REQUIREMENT:
Could you quote the listing word for word, starting at the line that contains "Do Precio de" and ending with the last line of the listing, leaving the pictures out?

*** DATA PROVIDED ***

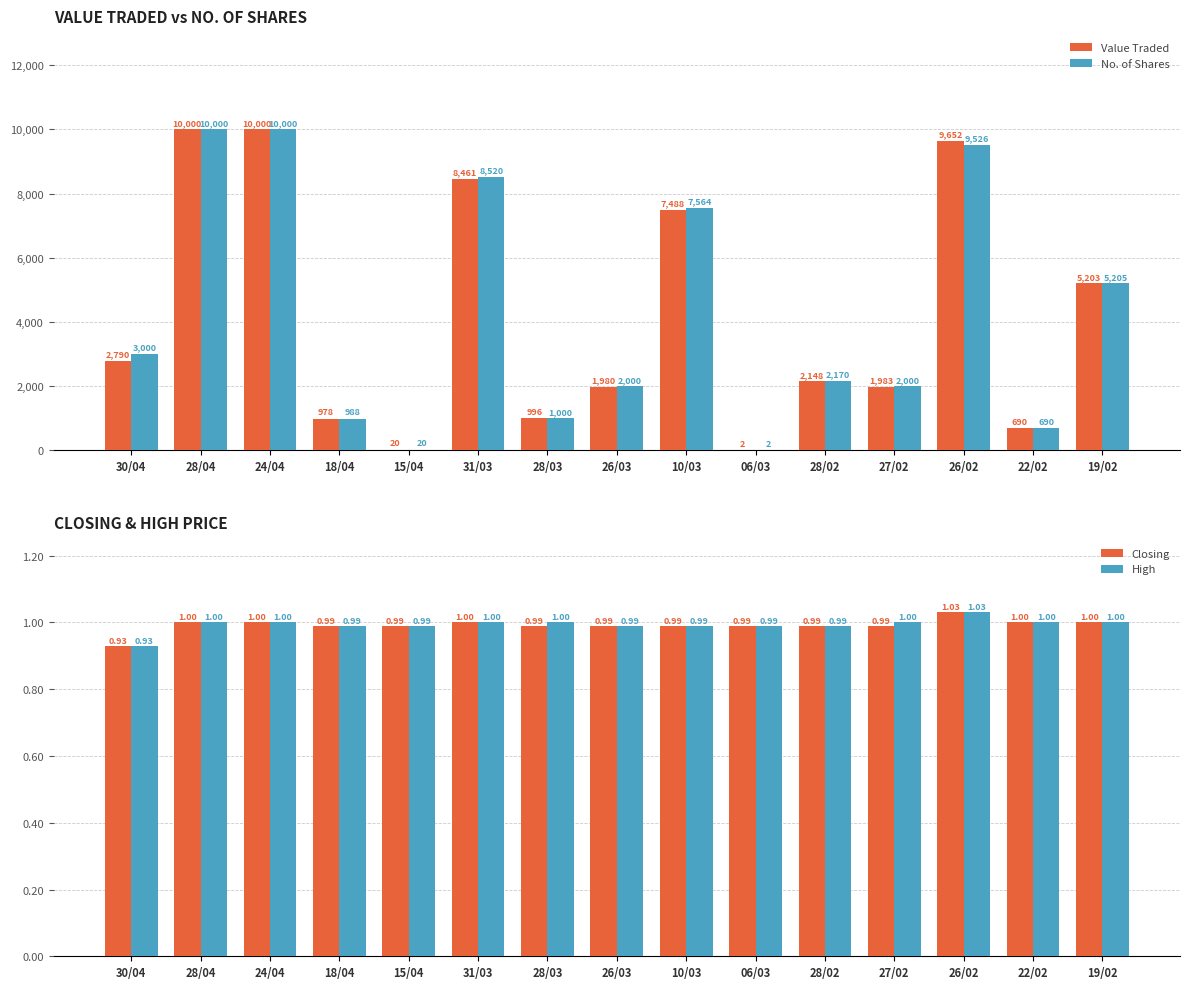

Which series changed the most between 24/04 and 22/02?

Value Traded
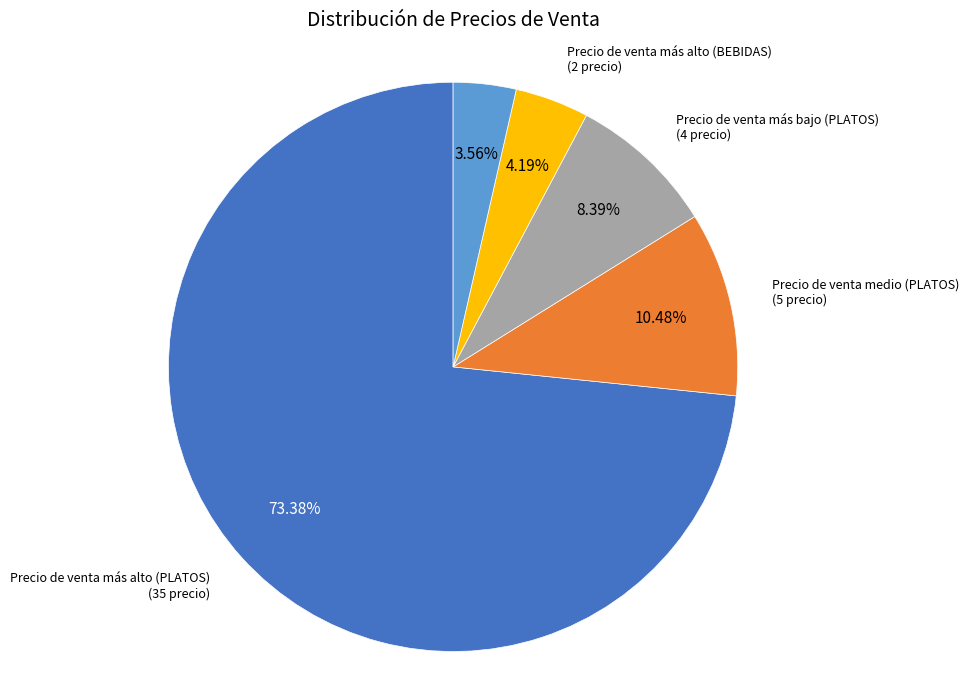

Do Precio de venta más alto (BEBIDAS) and Precio de venta más bajo (BEBIDAS) together represent more than half of the pie?

No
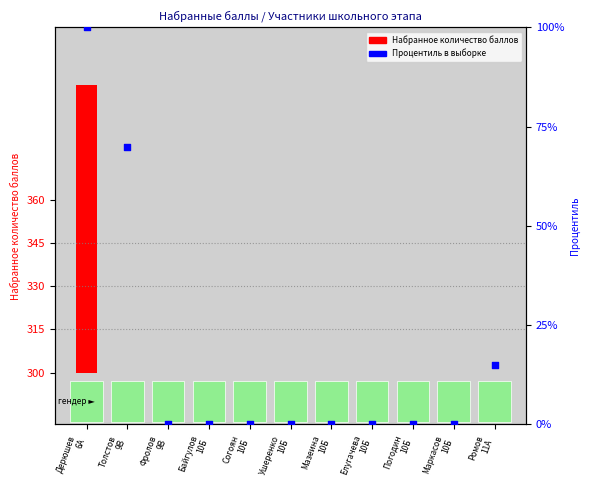

What are all the series names shown in the legend?

Набранное количество баллов, Процентиль (percentile rank within the sample)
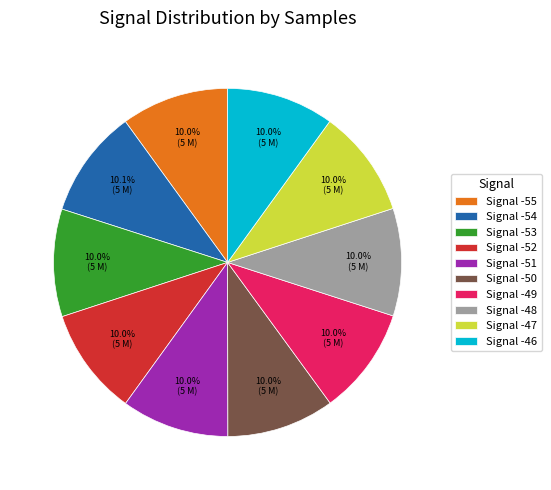

What percentage do Signal -49 and Signal -46 together represent?

20.0%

*** End of DATA PROVIDED ***

YOUR SOLUTION:
Do Precio de venta más alto (BEBIDAS) and Precio de venta más bajo (BEBIDAS) together represent more than half of the pie?

No

What are all the series names shown in the legend?

Набранное количество баллов, Процентиль (percentile rank within the sample)

What percentage do Signal -49 and Signal -46 together represent?

20.0%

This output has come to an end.